Wouldn't it be wonderful if every dog came into this world knowing which items were dog chew toys and which items belong to their human family? Unfortunately, they are not born with this knowledge, but they can be taught. Teaching them what to chew is much more effective than attempting to punish them for making a wrong choice.


Limit Opportunity

Preventing damage is done by limiting the puppy's or dog's freedom. Do not allow him free run of the house. Confine in one or two rooms where the family spends most of their time, Make sure a responsible family member is supervising the dog. Damage control and proper learning means dog-proofing that area. Teach the kids to pick up their toys and your husband to pick up his socks. If the dog is chewing the fringe on the oriental carpet, roll it up and put it away until the dog understands what he can chew. Another tactic would be to spray the fringe with something  such as Bitter Apple spray.

Whenever you cannot supervise or must be away from the house, put the dog in his crate. Reward him for going in t0 the crate with praise and give him a special chew toy. (See our handout on Crate Training if your dog is not already accustomed to and comfortable in a crate.)

Eliminate Reasons

  • Help establish a chewing preference by providing attractive chew toys. Some of the best chew toys are hollow bones and Kong toys. Hollow bones are made from real cow bones and are available in many varieties-smoked, sterilized and pre-stuffed. The wonderful thing about these toys is that they are relatively indestructible. You can rub a little cheese or peanut butter in the ends of the holes several times a day. If you want the dog to work longer and harder you can stuff the bones or Kong with canned dog food, cream cheese, cheese-whiz or commercial dog treats.
  • Make these toys the focus of fetch and play sessions with you and your dog. Soon they will become an appealing object for chewing.
  • If the puppy or dog does grab something he shouldn't have, do not make the multiple mistakes of chasing him or trying to pull the object out of his mouth, Chasing him is a great game for the dog, so you are just rewarding the behavior-exactly what you don't want to do. So is trying to pull something out of his mouth. Before he has a forbidden object in his mouth teach him to come, sit and drop-it for a treat. (See section on Teaching Simple Obedience Skills.)

++++

Copy the part of the text on dog chewing starting at "Preventing damage is" and ending at "Bitter Apple spray.", replacing "oriental carpet" with "area rug".

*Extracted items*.
++++

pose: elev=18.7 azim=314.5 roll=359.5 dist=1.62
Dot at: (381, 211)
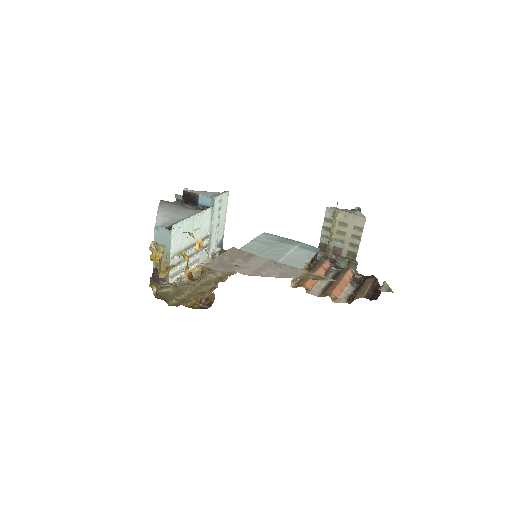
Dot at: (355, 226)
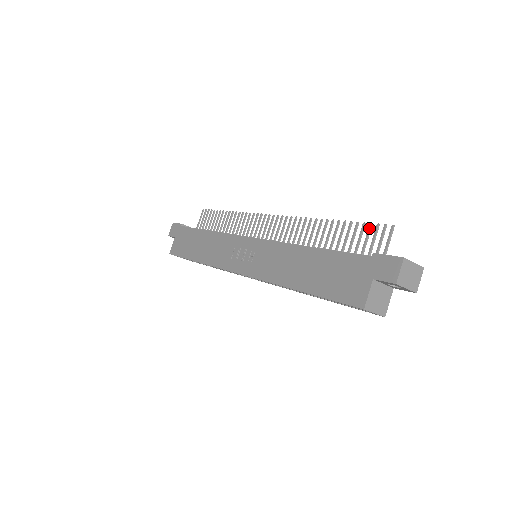
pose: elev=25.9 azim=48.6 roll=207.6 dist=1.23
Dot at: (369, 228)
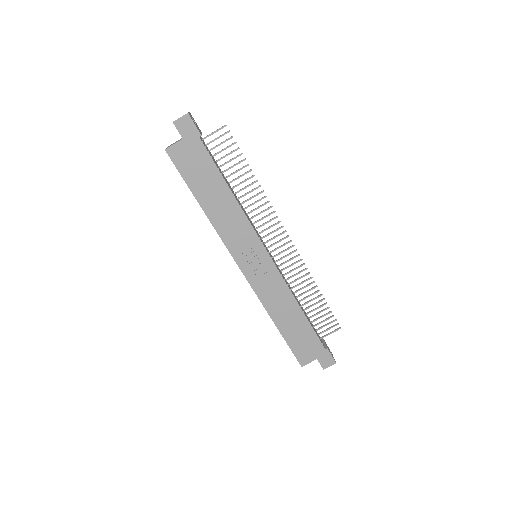
Dot at: occluded
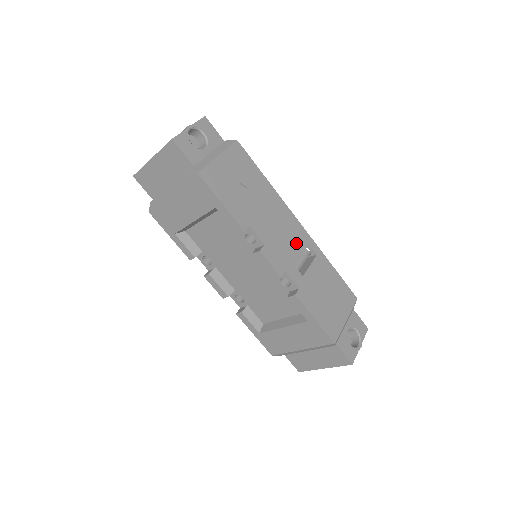
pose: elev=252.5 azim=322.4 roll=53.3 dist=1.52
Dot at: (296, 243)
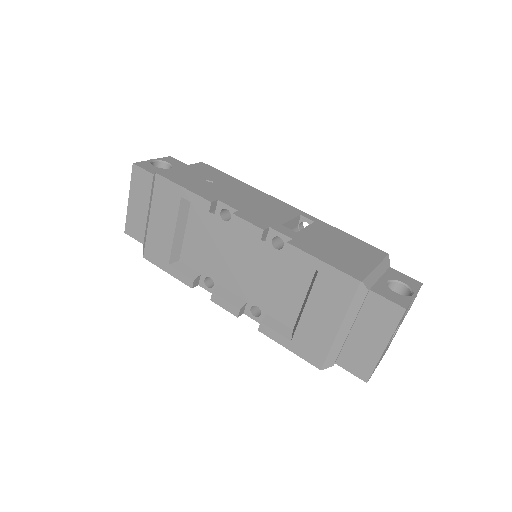
Dot at: (283, 213)
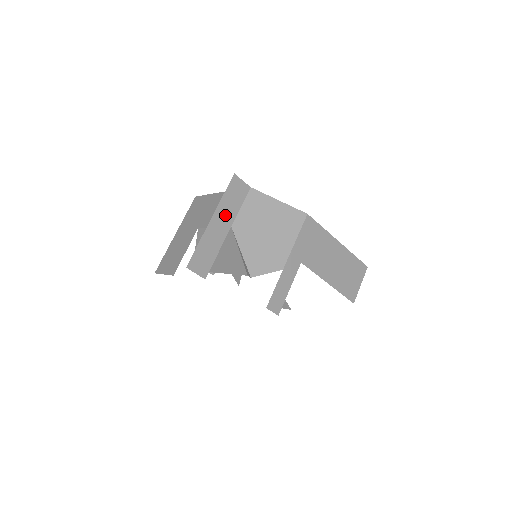
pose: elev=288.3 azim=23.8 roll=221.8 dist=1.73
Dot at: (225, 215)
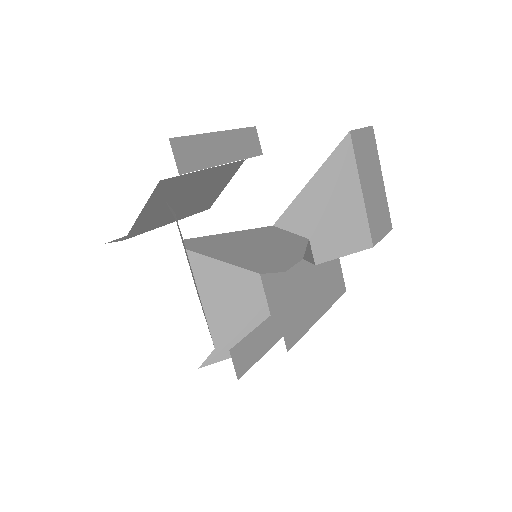
Dot at: occluded
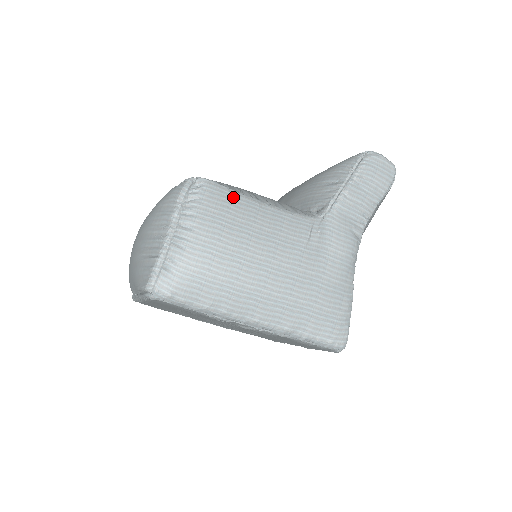
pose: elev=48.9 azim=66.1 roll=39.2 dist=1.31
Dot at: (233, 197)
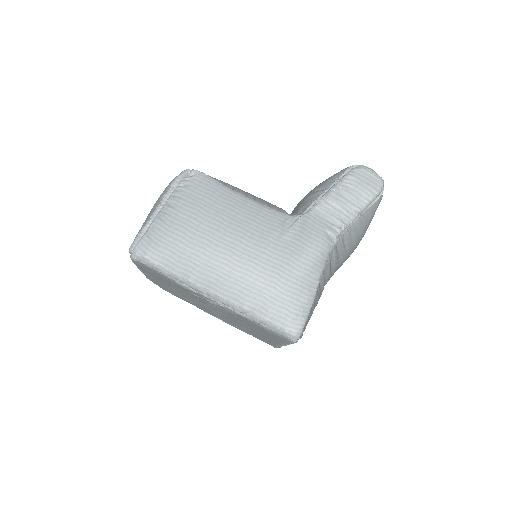
Dot at: (218, 188)
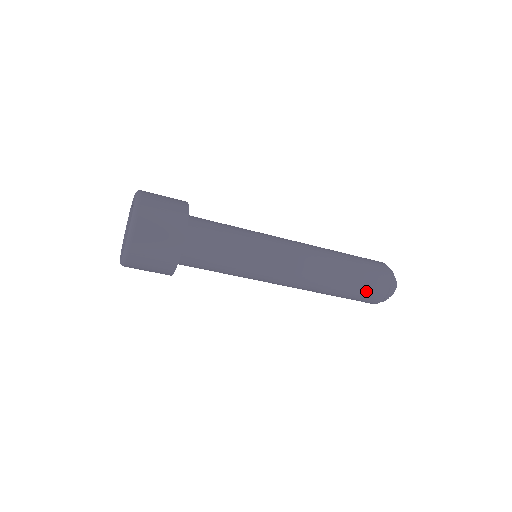
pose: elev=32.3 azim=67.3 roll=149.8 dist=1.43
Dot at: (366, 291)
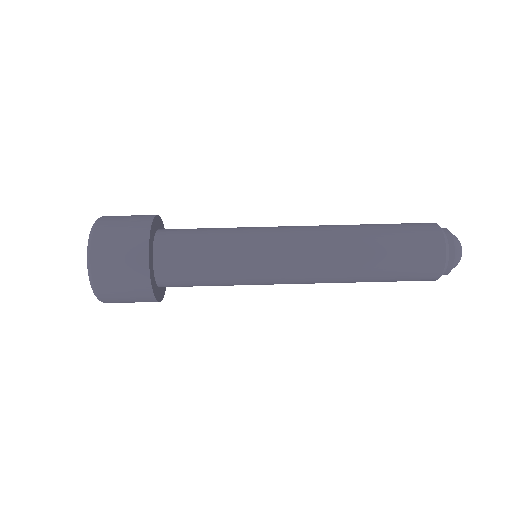
Dot at: (403, 224)
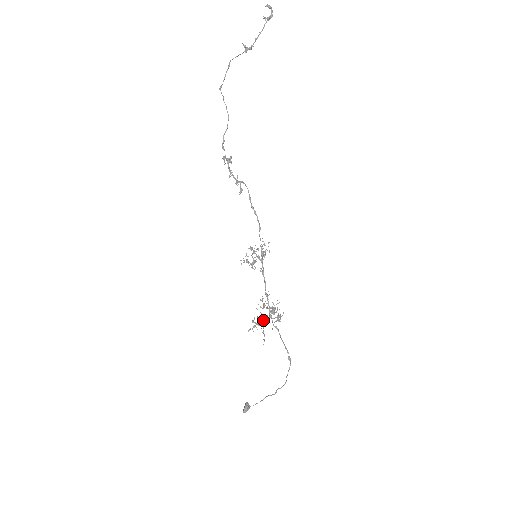
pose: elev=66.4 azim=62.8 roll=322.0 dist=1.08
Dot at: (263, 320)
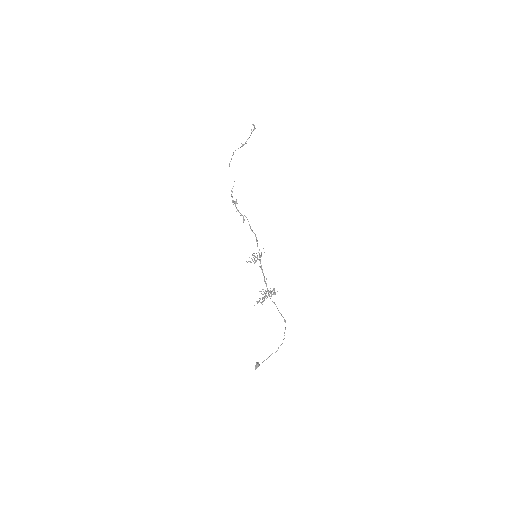
Dot at: (264, 297)
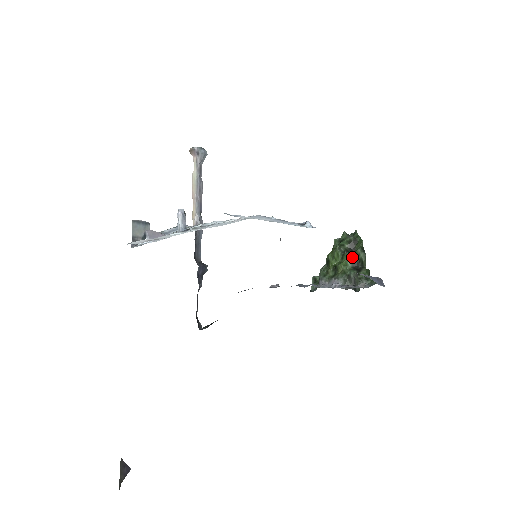
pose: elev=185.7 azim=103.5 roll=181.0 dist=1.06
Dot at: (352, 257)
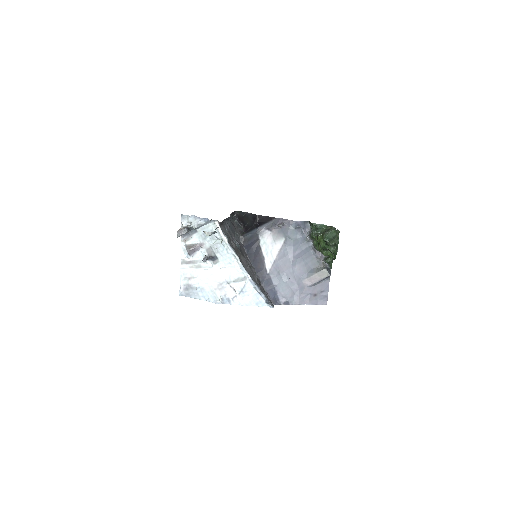
Dot at: occluded
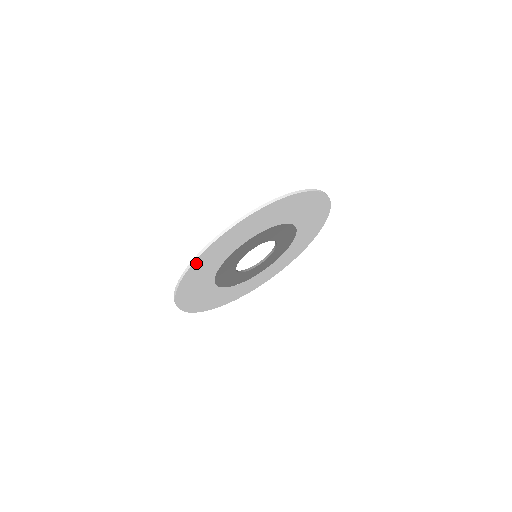
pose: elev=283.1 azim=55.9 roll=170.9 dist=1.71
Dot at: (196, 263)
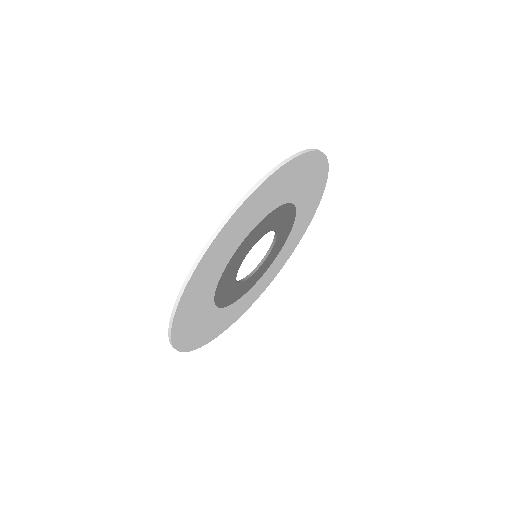
Dot at: (189, 286)
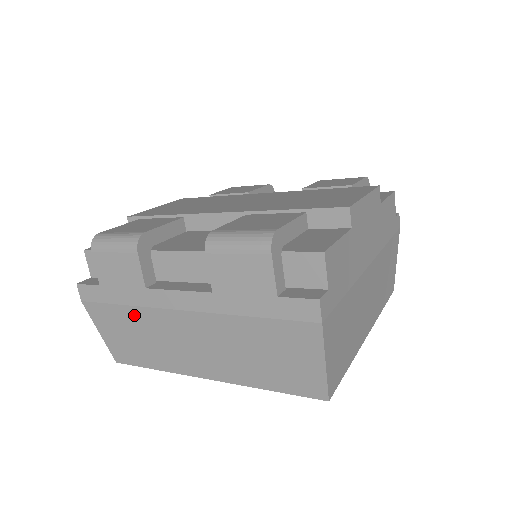
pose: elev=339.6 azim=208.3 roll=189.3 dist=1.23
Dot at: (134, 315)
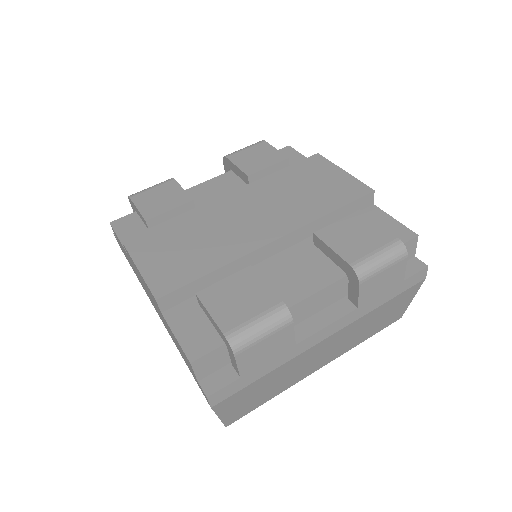
Dot at: (275, 374)
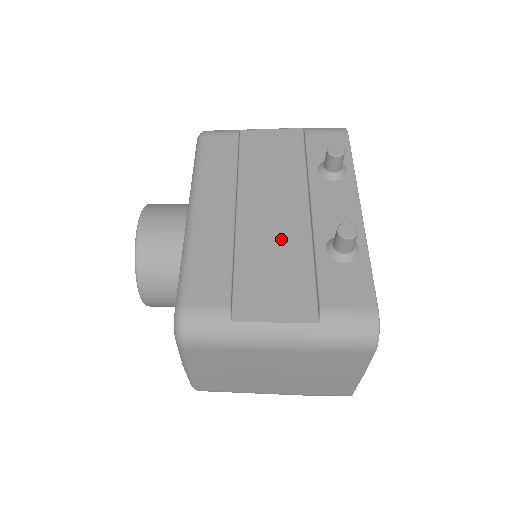
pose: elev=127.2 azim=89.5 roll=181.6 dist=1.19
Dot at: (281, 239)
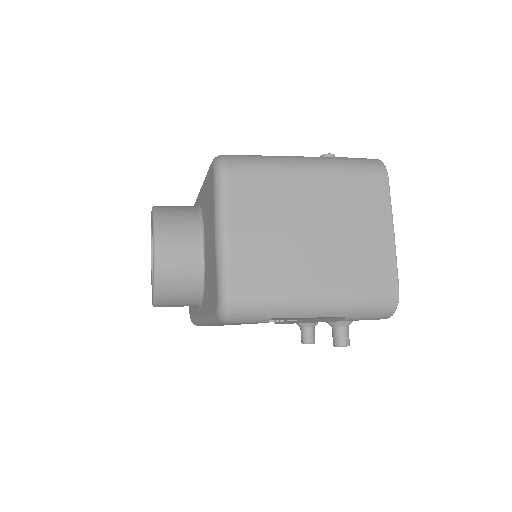
Dot at: occluded
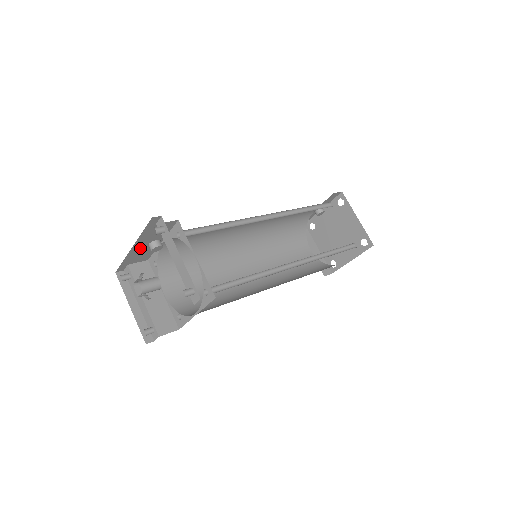
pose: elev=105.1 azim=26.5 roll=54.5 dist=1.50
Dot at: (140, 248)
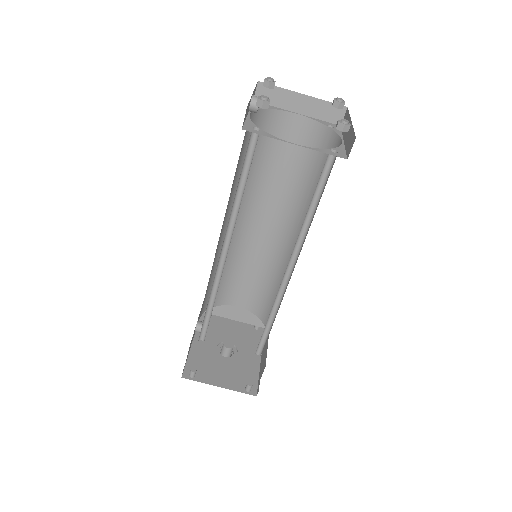
Dot at: occluded
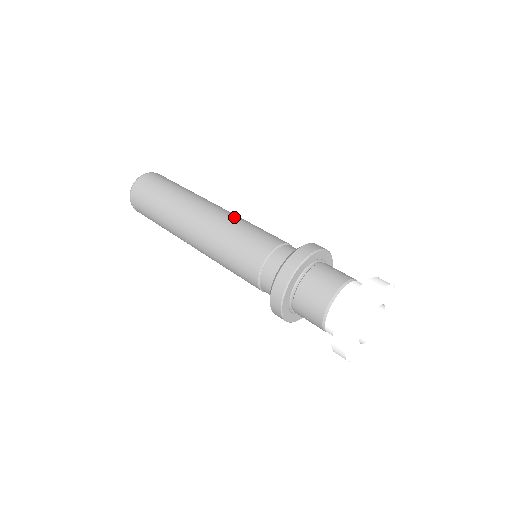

++++

*Answer in full*.
Preventing damage is done by limiting the puppy's or dog's freedom. Do not allow him free run of the house. Confine in one or two rooms where the family spends most of their time, Make sure a responsible family member is supervising the dog. Damage control and proper learning means dog-proofing that area. Teach the kids to pick up their toys and your husband to pick up his socks. If the dog is chewing the fringe on the area rug, roll it up and put it away until the dog understands what he can chew. Another tactic would be to spray the fringe with something  such as Bitter Apple spray.